小説

少年裸祭り 【伍】

西島 耕助
  • 西島 耕助
  • 2009/01/02 17:32
  • 西島家 トイレ
トイレの便座に座りながら、俺は呆然としていた。 さっき聞いた山井からの電話を頭の中で反芻する。 …なん、なんだって…? 褌を締めてくれるのが…間宮のお母さん? …意味が分からん… …なんで、なんでだよ、なんで女なんだよ! 普通に考えてそこは、最悪男の人にするべきだろーよ! 小学生だから、まだ子供だから、とかそんな考えなのか? 冗談じゃねーよ全く…。 …つまりは、間宮のお母さんに 俺のアソコ見せることになるってことか…。 マジかよー、めっちゃんこ恥ずかしいじゃんかよー…。 山井の奴は妙に電話でテンション高かったけどさぁ… なんなんだよなあいつは。 …変態なのか?あんな顔して実は。はぁ。 …しかも間宮のお母さんってことは… 間宮のお母さんが俺のちんこを見る→ 間宮のお母さんから間宮に 俺のちんこのことが話される→ 間宮は俺の小さいちんこを想像して笑う→ 間宮は学校でそのことを仲のいい友達に話す→ そこからは樹形図的にそのことは広まり…→ 俺に秘密は学校中に知れ渡る…  完。 …いやいや完じゃなくて! ……最悪だ。 我ながら最悪のシナリオだ。 つまりは間宮のお母さんに見られたら 俺のちんこが学校のやつら全員に 見られたようなモンだってことだろ? 俺の考え過ぎかも知れねぇけどさ…。 …ひでぇよー、新年早々酷すぎるよぉ…。 なんで俺がこんな目に遭わなきゃなんねぇんだよ、なぁ。 …でもとりあえず あーだこーだ言ってても仕方ないもんな。 きっともう確定事項だし。 ここは腹をくくって切り抜けるしかない…よな。 間宮のお母さんにちんこを見られること前提で その後のことについて考えないとな。 俺はトイレにしっかり鍵をかけたことを確認する。 そして立ち上がり、着ている服を脱いだ。 パンツ1枚になって便器と向き合う。…さみぃ。 明日の予行練習ってやつだ、便器が間宮のお母さん。 ガキとか言うなよ、俺にとっちゃあ一大事なんだ。 どうやって褌をつけてくれるかは良く分からないけど おそらく「全部脱いで。
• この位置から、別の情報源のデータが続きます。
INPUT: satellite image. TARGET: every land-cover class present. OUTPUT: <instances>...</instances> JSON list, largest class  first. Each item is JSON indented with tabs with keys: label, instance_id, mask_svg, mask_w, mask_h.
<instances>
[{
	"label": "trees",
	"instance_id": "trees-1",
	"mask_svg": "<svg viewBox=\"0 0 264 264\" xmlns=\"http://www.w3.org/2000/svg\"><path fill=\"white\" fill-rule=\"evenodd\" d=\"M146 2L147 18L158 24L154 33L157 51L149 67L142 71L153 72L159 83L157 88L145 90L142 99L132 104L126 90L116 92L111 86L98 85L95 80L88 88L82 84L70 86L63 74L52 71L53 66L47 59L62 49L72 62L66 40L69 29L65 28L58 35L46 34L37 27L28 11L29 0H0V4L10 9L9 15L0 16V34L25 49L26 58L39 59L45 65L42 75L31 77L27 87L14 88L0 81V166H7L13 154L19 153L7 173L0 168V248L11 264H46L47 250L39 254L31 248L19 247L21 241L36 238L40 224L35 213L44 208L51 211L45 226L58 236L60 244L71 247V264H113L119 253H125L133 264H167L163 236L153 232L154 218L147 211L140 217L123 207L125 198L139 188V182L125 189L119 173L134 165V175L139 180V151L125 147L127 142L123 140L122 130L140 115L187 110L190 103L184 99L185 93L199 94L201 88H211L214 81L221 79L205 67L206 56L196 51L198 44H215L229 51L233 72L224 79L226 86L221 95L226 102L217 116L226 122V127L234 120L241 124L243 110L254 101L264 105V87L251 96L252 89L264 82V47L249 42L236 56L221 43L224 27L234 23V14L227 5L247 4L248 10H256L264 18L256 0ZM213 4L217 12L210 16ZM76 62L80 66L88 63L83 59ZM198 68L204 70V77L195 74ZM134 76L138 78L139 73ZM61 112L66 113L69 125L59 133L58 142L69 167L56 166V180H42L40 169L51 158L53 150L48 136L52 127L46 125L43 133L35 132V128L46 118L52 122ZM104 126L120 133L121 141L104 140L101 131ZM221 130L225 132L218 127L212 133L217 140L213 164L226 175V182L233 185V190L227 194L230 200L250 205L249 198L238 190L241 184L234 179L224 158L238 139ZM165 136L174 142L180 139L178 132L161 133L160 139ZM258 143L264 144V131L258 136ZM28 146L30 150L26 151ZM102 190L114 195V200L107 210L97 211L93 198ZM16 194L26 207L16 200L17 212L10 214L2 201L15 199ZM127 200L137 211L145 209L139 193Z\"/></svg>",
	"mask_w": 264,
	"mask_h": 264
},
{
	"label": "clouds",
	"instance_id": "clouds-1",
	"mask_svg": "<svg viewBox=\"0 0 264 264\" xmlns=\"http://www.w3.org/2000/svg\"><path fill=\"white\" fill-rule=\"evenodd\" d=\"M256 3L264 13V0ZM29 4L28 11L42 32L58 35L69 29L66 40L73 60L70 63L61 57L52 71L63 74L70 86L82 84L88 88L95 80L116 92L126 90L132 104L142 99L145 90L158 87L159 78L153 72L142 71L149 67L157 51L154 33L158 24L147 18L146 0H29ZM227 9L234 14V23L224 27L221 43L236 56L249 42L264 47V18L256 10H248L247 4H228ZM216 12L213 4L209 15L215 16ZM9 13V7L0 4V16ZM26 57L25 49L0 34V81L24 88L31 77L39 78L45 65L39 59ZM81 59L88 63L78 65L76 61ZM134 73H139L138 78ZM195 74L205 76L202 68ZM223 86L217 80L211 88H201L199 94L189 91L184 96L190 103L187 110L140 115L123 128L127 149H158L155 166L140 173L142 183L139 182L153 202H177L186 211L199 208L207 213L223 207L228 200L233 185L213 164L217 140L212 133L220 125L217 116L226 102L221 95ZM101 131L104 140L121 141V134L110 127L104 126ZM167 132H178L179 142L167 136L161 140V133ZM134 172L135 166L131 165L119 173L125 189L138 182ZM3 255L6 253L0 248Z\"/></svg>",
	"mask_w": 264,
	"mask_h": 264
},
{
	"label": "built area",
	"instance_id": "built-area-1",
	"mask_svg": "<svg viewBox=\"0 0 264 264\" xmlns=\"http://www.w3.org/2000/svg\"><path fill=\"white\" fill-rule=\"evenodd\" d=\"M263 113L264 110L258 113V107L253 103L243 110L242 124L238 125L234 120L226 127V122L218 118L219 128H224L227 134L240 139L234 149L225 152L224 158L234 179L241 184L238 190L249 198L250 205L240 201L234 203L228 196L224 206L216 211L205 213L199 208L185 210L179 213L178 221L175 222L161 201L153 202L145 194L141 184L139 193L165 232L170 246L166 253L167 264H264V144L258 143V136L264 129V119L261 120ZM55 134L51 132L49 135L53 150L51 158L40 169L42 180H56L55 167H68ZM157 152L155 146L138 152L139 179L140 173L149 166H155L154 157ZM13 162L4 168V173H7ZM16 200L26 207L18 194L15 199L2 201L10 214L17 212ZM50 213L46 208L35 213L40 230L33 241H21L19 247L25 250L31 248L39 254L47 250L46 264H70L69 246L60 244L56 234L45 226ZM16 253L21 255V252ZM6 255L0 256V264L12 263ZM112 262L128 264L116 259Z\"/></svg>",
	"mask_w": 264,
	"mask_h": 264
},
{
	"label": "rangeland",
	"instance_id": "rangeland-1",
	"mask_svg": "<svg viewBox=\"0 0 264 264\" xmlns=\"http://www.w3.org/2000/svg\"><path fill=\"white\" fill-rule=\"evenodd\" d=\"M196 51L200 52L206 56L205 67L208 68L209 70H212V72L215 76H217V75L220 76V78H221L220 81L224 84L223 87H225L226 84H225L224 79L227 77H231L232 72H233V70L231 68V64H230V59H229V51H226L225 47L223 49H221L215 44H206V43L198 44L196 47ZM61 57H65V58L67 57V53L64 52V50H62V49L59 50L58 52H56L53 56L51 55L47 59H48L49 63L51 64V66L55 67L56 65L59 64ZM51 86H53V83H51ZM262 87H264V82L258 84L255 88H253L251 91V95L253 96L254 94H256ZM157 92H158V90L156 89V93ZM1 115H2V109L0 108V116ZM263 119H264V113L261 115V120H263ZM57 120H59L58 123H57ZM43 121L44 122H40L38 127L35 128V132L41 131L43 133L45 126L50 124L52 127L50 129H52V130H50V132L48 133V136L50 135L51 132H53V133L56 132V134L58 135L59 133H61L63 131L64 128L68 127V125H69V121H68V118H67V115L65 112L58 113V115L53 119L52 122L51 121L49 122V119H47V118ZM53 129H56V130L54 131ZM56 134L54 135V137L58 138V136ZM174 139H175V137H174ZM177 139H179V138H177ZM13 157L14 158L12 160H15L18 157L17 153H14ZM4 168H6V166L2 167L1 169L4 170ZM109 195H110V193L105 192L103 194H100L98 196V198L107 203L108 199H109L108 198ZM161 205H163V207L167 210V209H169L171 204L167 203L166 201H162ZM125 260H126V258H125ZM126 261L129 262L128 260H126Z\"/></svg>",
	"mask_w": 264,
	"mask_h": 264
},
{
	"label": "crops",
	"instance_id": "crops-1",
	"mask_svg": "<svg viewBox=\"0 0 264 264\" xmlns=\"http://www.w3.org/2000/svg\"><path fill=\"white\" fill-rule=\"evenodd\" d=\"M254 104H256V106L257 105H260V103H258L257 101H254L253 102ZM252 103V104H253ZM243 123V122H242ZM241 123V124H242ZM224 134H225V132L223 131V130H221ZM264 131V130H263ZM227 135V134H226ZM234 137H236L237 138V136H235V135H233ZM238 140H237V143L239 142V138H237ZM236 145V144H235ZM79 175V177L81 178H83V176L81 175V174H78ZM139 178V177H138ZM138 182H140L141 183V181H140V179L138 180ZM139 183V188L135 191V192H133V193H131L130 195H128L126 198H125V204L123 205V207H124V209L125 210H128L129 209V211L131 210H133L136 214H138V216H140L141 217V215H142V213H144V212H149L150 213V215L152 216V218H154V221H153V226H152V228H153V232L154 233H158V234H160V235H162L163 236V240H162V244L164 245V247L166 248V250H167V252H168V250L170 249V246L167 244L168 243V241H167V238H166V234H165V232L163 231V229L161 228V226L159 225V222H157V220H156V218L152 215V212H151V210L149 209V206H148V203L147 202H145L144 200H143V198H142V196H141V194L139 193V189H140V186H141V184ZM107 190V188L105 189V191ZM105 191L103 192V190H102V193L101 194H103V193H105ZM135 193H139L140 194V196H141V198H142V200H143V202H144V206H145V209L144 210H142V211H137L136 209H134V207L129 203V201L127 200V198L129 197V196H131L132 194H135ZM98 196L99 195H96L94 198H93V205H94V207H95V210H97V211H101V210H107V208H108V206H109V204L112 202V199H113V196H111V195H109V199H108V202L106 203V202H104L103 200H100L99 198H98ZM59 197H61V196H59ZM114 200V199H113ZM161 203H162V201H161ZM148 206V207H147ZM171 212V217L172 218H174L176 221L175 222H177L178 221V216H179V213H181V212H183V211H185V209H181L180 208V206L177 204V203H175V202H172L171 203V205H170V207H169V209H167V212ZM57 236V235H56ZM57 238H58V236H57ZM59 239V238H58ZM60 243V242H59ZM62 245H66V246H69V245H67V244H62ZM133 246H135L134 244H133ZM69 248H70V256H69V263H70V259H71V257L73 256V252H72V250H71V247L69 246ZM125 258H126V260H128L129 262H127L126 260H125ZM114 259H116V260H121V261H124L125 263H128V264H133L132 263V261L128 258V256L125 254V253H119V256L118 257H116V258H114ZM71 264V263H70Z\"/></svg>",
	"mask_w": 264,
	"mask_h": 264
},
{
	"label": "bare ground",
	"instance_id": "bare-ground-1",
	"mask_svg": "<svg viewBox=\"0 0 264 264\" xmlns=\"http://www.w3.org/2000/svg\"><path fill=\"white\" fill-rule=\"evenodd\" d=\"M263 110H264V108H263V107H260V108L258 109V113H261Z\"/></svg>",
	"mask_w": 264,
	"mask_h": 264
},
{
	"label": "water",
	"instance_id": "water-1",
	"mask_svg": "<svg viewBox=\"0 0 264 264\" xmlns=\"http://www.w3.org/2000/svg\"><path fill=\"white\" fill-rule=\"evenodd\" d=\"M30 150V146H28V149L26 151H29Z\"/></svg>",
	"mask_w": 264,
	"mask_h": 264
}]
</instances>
」って言われるんだろうな。 無機質な便器を人間に例えるのは難しいけど 頭の中で想像して、俺はゆっくりとパンツを脱ぐ。 …相変わらずちっせー…。 元々小さいのに寒さで更に縮こまるとか… ホント、良く出来てるよ。何がだって話だけど。 素っ裸姿のまま後ろに腕を組んで、便器の前で仁王立ち。 本番はどれくらいの時間見せるのかは分からないけど 多くても10秒だよな。 とりあえず10秒数えてみるか。 1,2,3,4… 5,6… 「耕助~?大丈夫?お腹壊したの?」 いきなりドア越しに声をかけられてビクッとする。 母さんだ。 寒さと驚きで体中に鳥肌が立つ。 見られてはいないけど、心拍数が上がる。 「…え、えぇ?な、なんで?」 素っ裸でいるなんて言ったら 息子がおかしくなったと思うだろうな。 それだけは気づかれないようにと俺はそう言う。 ドア越しに母さんと全裸で対峙する俺。 ドアがなかったら、とんだ親孝行だよな。なんてな。 …いや実際親不孝か、いろんな意味で。…うるせー。 「もう5分近くこもってるじゃない。  そりゃ心配するわよ。」 もう5分もいたのか俺。いろいろ考えてたからな。 しかもこのままだと、まだ出れそうにはない残念ながら。 「で、でかいだけだよ。気にすんなって。」 苦し紛れの言い訳。 「いやーねぇもう、汚い。ちゃんと流しなさいよ~!」 そう言って母親はドアの前から離れていった。 どこか嬉しそうに聞こえたのは、親、だからかな。なんて。 体中に冷や汗をかいてた。 これを嫌な汗って言うんだろうな。 本番明日なのに 前日にまで変な体験してどうすんだよな全く。 …ううぅ、寒くなってきた。服着るか。 …何やってんだかな、俺。 適当にトイレットペーパーを巻いて、破り、投げ捨て 水を大で流してトイレを出る。 「でかいだけ」ねぇ…一度でいいから言ってみてぇよ。 …情けねぇ。